The exposition of a story is the beginning--much like the rising of the curtain in a play--that introduces the setting, the main characters, and the situation of the plot. Important background information is usually provided on the main character(s) as well as their problem. For instance, in "The Most Dangerous Game," author Richard Connell opens with his main character, Sanger Rainsford talking on shipboard with his fellow hunter,Whitney. Suggestions of Rainsford's character are indicated in this dialogue in which Rainsford declares that the world is made of two classes--"the hunters and the huntees." Also, his total unconcern for the prey is also indicated as he counters Whitney's observation that the jaguar feels fear: Who cares about how a jaguar feels?" Then, too, this exposition foreshadows the ominous action ahead as Whitney recouts the old Swede premonitions about what is ahead on the sea.
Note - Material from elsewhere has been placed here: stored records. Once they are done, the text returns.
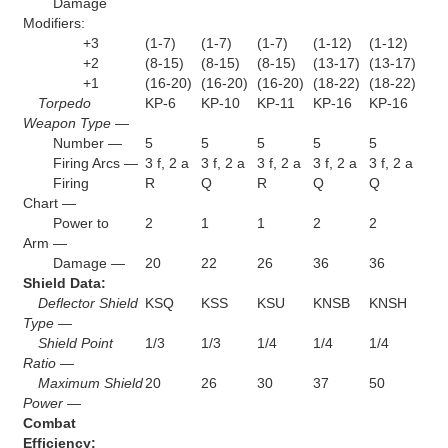
Damage
Modifiers:
+3
(1-7)
(1-7)
(1-7)
(1-12)
(1-12)
+2
(8-15)
(8-15)
(8-15)
(13-17)
(13-17)
+1
(16-20)
(16-20)
(16-20)
(18-22)
(18-22)
Torpedo
KP-6
KP-10
KP-11
KP-16
KP-16
Weapon Type —
Number —
5
5
5
5
5
Firing Arcs —
3 f, 2 a
3 f, 2 a
3 f, 2 a
3 f, 2 a
3 f, 2 a
Firing
R
Q
R
Q
Q
Chart —
Power to
2
1
1
2
2
Arm —
Damage —
20
22
26
36
36
Shield Data:
Deflector Shield
KSQ
KSS
KSU
KNSB
KNSH
Type —
Shield Point
1/3
1/3
1/4
1/4
1/4
Ratio —
Maximum Shield
20
26
30
37
50
Power —
Combat
Efficiency:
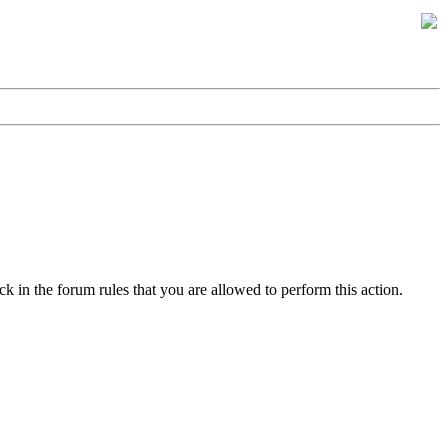
k in the forum rules that you are allowed to perform this action.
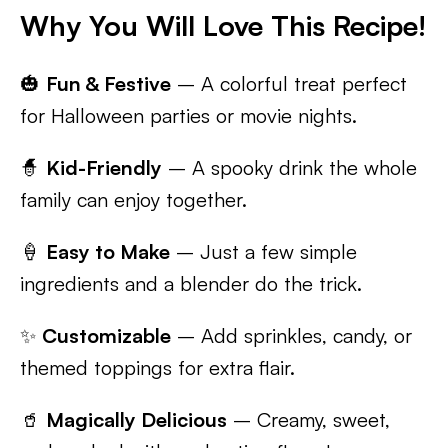
Why You Will Love This Recipe!
🎃
Fun & Festive
– A colorful treat perfect
for Halloween parties or movie nights.
🧙
Kid-Friendly
– A spooky drink the whole
family can enjoy together.
🍦
Easy to Make
– Just a few simple
ingredients and a blender do the trick.
✨
Customizable
– Add sprinkles, candy, or
themed toppings for extra flair.
🥤
Magically Delicious
– Creamy, sweet,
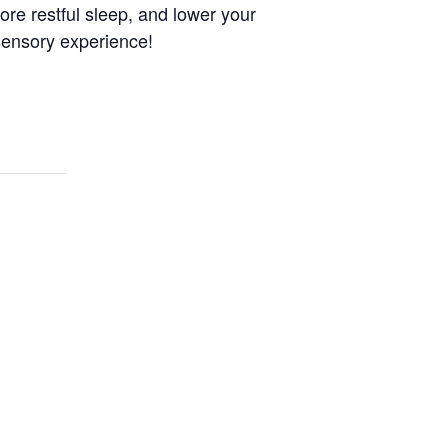
more restful sleep, and lower your
sensory experience!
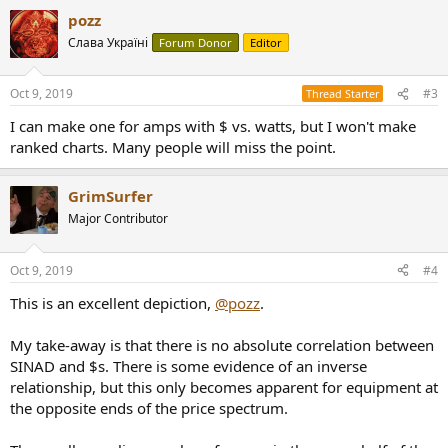
pozz
Слава Україні
Forum Donor
Editor
Oct 9, 2019
#3
Thread Starter
I can make one for amps with $ vs. watts, but I won't make
ranked charts. Many people will miss the point.
GrimSurfer
Major Contributor
Oct 9, 2019
#4
This is an excellent depiction,
@pozz
.
My take-away is that there is no absolute correlation between
SINAD and $s. There is some evidence of an inverse
relationship, but this only becomes apparent for equipment at
the opposite ends of the price spectrum.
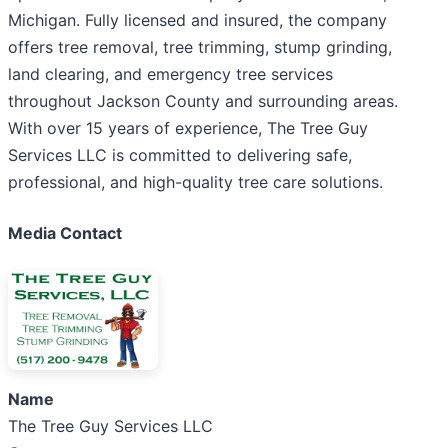
Michigan. Fully licensed and insured, the company
offers tree removal, tree trimming, stump grinding,
land clearing, and emergency tree services
throughout Jackson County and surrounding areas.
With over 15 years of experience, The Tree Guy
Services LLC is committed to delivering safe,
professional, and high-quality tree care solutions.
Media Contact
Name
The Tree Guy Services LLC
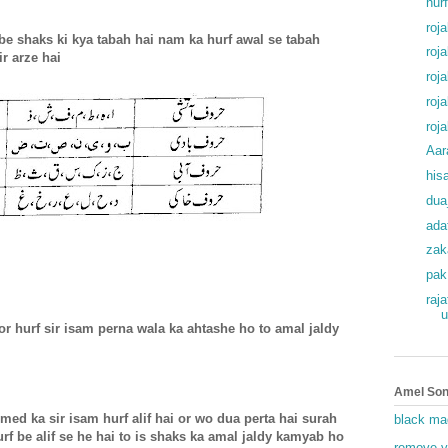
hur
roj
be shaks ki kya tabah hai nam ka hurf awal se tabah
roj
r arze hai
roj
roj
roj
Aar
his
dua
ada
zak
pak
raj
u
r hurf sir isam perna wala ka ahtashe ho to amal jaldy
Amel Son
ed ka sir isam hurf alif hai or wo dua perta hai surah
black ma
urf be alif se he hai to is shaks ka amal jaldy kamyab ho
remove v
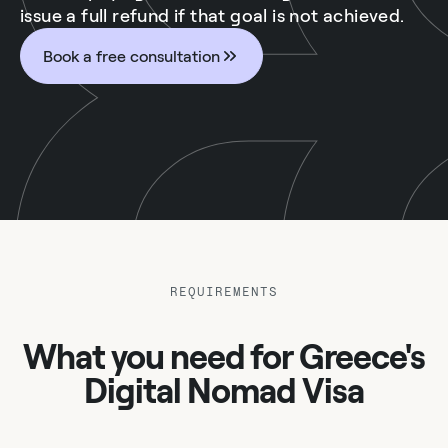
issue a full refund if that goal is not achieved.
Book a free consultation
REQUIREMENTS
What you need for Greece's
Digital Nomad Visa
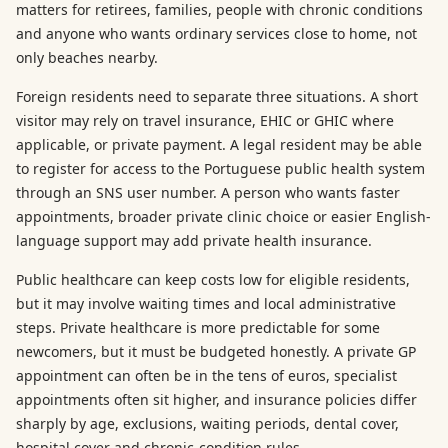
matters for retirees, families, people with chronic conditions
and anyone who wants ordinary services close to home, not
only beaches nearby.
Foreign residents need to separate three situations. A short
visitor may rely on travel insurance, EHIC or GHIC where
applicable, or private payment. A legal resident may be able
to register for access to the Portuguese public health system
through an SNS user number. A person who wants faster
appointments, broader private clinic choice or easier English-
language support may add private health insurance.
Public healthcare can keep costs low for eligible residents,
but it may involve waiting times and local administrative
steps. Private healthcare is more predictable for some
newcomers, but it must be budgeted honestly. A private GP
appointment can often be in the tens of euros, specialist
appointments often sit higher, and insurance policies differ
sharply by age, exclusions, waiting periods, dental cover,
hospital cover and chronic-condition rules.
Thus, the exposition presents, as well as foreshadows, what will follow in the remainder of the plot. It is often a good idea to pay close attention to details in the exposition; in addition, when analyzing a story, characters, etc. the reader finds it helpful to return to the exposition and reread it.
The exposition in "The Open Window" is all that occurs between the opening line ("My aunt will be down presently, Mr. Nuttel ...") and the narrator's comment, reflecting Framton's own thoughts, that "An undefinable something about the room seemed to suggest masculine habitation." The exposition sets up the two main character's major traits and establishes the grounds for what will come: (1) Framton is taking a "nerve cure"; (2) he is usually a solitary person; (3) he knows nothing about the people or locale, especially Mrs. Sappleton; (4) Framton wondered about the suggestion of "masculine habitation" in the room with the open French window in October.